• Requirements:
1. In the Iveco speed limiter thread, repeat the text from "## guyd (Apr 12, 2011)" to "but not required...", substituting "60mph" for "56mph".
2. Condense the paragraph of the Iveco speed limiter thread that begins "I don't know how they restrict" into a shorter version that keeps its main facts.
--- start Page excerpt ---
# Iveco cargo speed limiter?



## guyd (Apr 12, 2011)

Anyone know how to derestrict an Iveco / Ford / Fiat / Cargo / Eurocargo 1996 speed limiter? Its set at 56mph -  but as a MH its not limited any more.....

Tacho fitted, but not required...


----------



## David & Ann (Apr 12, 2011)

I don't know how they restrict a speedlimiter (as you call it). What I do know is that all trucks and in my MH, there is a threaded stud/bolt under the gas pedal. It can be adjusted up or down, whereby your gas pedal can only go so far. In this manner you can restrict your speed as your pedal cannot go no further than the stud/bolt. Or perhaps someone with more knowledge of this could comment further.


----------



## vwalan (Apr 12, 2011)

is it under 7.5 ton gvw if not you may find you need the tacho to be working properly. i cant tell you how to disconnect it but i,m sure a good truck garage can. best not to drive fast anyway. enjoy the journey its part of the trip.


----------



## Deleted member 775 (Apr 12, 2011)

would presume as it has a limmiter it will be over 7.5 unless it nerly new as some 7.5 s have been fitted with limmiters .if its electronic then mabey it will have a fuse somewhere or it could be in the engine management system have a word with any trucker as quite a few seem to know how to overide there systems .now lets see we have an ex trucker on here ***** DO YOU KNOW


----------



## guyd (Apr 13, 2011)

It was built as a 9.5 tonner, but with removing all the NHS kit its now well under 7.5 tons.

its 1996

Its a 8060.45b engine (if that means anything) The engine is a Fiat, the chassis is Iveco / Ford


----------
--- end Page excerpt ---
--- start Data listing ---
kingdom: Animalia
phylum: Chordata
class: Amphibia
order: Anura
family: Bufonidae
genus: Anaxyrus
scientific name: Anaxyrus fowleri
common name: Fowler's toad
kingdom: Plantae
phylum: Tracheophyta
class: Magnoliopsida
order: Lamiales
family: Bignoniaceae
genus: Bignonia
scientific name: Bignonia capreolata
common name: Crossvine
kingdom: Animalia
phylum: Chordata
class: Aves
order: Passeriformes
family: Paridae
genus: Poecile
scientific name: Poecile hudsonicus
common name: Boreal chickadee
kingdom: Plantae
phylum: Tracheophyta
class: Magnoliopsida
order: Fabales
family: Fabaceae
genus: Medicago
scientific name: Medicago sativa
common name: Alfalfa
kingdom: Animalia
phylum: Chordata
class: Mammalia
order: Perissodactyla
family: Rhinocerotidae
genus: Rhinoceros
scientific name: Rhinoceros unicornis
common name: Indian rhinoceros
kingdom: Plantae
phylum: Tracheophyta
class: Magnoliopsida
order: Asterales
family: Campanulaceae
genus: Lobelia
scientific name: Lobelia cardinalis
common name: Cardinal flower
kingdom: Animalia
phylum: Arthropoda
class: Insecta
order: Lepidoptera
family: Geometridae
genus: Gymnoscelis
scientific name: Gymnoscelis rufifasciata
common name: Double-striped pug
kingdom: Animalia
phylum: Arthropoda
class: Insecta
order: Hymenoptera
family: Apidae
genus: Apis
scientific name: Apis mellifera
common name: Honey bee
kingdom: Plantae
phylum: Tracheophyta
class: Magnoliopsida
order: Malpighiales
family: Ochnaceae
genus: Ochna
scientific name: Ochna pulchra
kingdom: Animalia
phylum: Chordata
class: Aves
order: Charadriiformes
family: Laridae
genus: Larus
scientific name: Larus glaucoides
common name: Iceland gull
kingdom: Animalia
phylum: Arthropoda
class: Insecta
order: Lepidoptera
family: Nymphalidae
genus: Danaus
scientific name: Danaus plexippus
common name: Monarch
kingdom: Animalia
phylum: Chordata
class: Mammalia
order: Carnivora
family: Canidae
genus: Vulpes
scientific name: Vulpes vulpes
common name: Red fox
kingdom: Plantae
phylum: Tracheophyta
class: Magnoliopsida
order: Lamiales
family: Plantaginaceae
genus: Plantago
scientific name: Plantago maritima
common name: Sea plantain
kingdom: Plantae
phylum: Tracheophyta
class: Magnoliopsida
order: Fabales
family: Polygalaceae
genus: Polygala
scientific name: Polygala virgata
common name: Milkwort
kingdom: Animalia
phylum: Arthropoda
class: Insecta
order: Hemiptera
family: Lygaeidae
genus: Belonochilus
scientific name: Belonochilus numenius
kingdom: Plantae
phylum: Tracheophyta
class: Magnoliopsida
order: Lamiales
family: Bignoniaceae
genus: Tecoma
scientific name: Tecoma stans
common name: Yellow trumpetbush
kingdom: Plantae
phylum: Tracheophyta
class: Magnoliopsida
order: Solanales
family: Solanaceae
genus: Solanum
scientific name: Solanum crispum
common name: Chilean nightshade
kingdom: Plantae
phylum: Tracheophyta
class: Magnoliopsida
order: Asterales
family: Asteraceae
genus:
--- end Data listing ---
• The answers:
1.
## guyd (Apr 12, 2011)

Anyone know how to derestrict an Iveco / Ford / Fiat / Cargo / Eurocargo 1996 speed limiter? Its set at 60mph -  but as a MH its not limited any more.....

Tacho fitted, but not required...

2. The writer doesn't know how a speed limiter is restricted. They do know that all trucks, and their MH, have a threaded stud/bolt under the gas pedal. It can be adjusted up or down to limit how far the pedal travels, which restricts speed. Someone with more knowledge might comment further.